» Tasks
**a)** Answer these from the review of Cammett's book on Gramsci:
(i) In what year did the fascists arrest Gramsci?
(ii) Which Italian city does the review single out for its working class?
(iii) What price does the review list for the book?
**b)** Please carry on the review of Cammett's book on Gramsci, picking up after its final sentence.

##### Source extract

Chris Harman



(Spring 1968)

From International Socialism (1st series), No. 32, Spring 1968, p. 37.
Transcribed & marked up by Einde O’Callaghan for the Marxists’ Internet Archive.

Antonio Gramsci and the Origins of Italian Communism
John M. Cammett
Stanford/OUP, 68s

When the hurricane of revolution hit Europe in the years after 1917 a new generation of Marxists rose to direct and aid it. Not content merely to reiterate established doctrines or just to extend in a quantitative sense the compass of Marxist interpretation, they ensured that the revolution in practice was accompanied by a renovation of theory. The theories and writings of Lenin and Trotsky are only the pinnacle of an intellectual ferment in every socialist movement in Europe. Yet this was not to last. The rise of Stalinism was once again to reduce Marxism to the level of an apology for a pre-ordained political practice. Those who had participated in the reforging of Marxism were either transformed into ideologues for the Russian bureaucracy or forced to try to maintain a scientific socialist tradition in the sort of sects on the periphery of the established movement from which they had emerged with the revolution.

Antonio Gramsci was to occupy a unique place in this movement. His personal history meant that like Lenin (who died just as the bureaucracy began its climb to power) he was never forced into an open head-on clash with the new deformation of socialism. Arrested by the fascists in 1926 he was to be in prison for the decisive years in which Stalinism established itself as an international force and was to die before the bureaucracy definitively settled accounts with the revolution by murdering its leaders. [1] This has meant that his heritage has seemed to be peculiarly ambiguous. Within Italy all sorts of tendencies claim to follow his ideas: Stalinists and Trotskyists, Maoists and ‘Revisionists,’ bureaucrats and activists. Yet outside Italy his writings have until recently been largely unknown. And when reference has been made to him as often as not it has been by narrow groups of intellectuals who have presented his ideas only to distort them. The appearance of Cammett’s book must do much to remedy these deficiencies. Although at first sight it might seem like a typical product of the American thesis industry it is in fact a clear and accurate presentation of many of Gramsci’s contributions to socialist theory which shows how these developed out of a real process of action and polemic. This is not only of historic interest; it must also serve as a corrective to the distortion Gramsci’s theories have suffered in the hands of those who ignore the concrete situation in which they arose. The crucial experience influencing Gramsci’s theories was that which the working class of Italy (and in particular Turin) went through in the period between the first world war and the rise of fascism. This was characterised by an unprecedented level of industrial militancy culminating in huge stay-in strikes when the workers actually took over the physical running of the factories and an adhesion to the most extreme left-wing form of social democracy. All this occurred in a period in which the ruling class was deeply divided over fundamental issues, the state machine half paralysed, while in the South peasant movements threatened the established order. Yet the outcome was not to be socialism but the complete

destruction of independent working-class organisation. Gramsci’s practical concerns at this time and his later theorising in his Prison Notebooks were both a reaction against the sorts of policies and organisation that had been so capable of creating defeat out of insurgency.

##########
##### Data segment

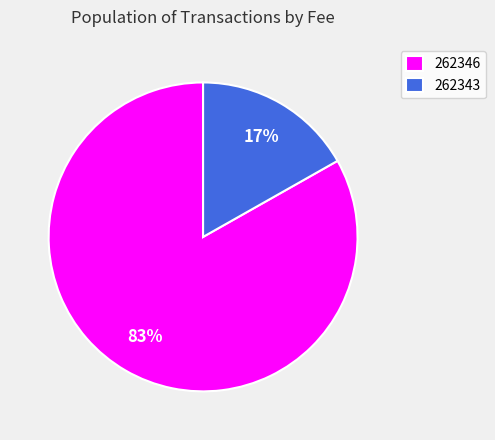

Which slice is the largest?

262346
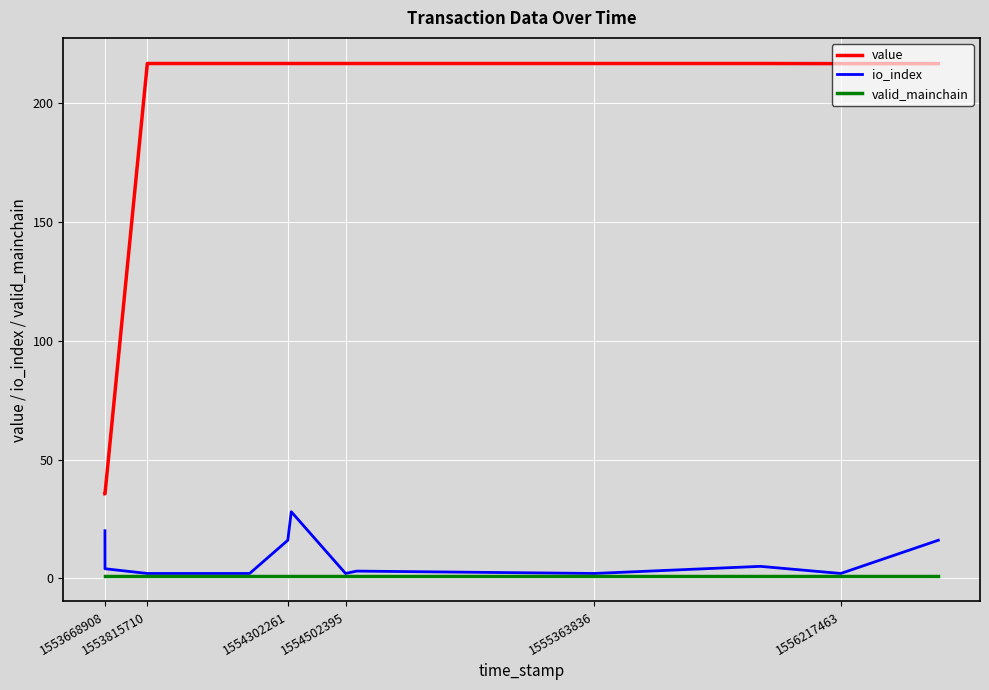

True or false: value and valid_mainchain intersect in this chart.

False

##########

» Your responses
**a)**
(i) 1926
(ii) Turin
(iii) 68s

**b)**
Two series of concerns predominate in Gramsci’s thought. One is round the question of the state. What are the crucial differences between a workers’ state and a bourgeois state? How can the elements of a workers’ state be developed out of working-class struggle in bourgeois society? Where in the concrete reality of a given country (Italy) at a particular stage in the struggle are these elements to be found? The other set concerns the role of the party and of theory. How can this be developed so as to be able to relate to the experience of the masses while enabling them to transcend the routine of everyday existence in bourgeois society?

These concerns are intimately linked in Gramsci’s thought. Although the question of the state tends to predominate in the period of Ordine Nuovo (1918-21) and the question of the party and theory in the Prison Notebooks (1926-34), they are organically linked in a total view of the problems of revolutionary organisation. It is only later interpreters of Gramsci who have separated the two, either because they wished to justify the rule of a party not based upon working-class democracy (e.g. Togliatti) or because they wished to glorify the development of theory and of intellectualism unrelated to concrete practice (e.g. the epigones around New Left Review in this country). In fact both concerns arise out of the failure of the Italian revolution.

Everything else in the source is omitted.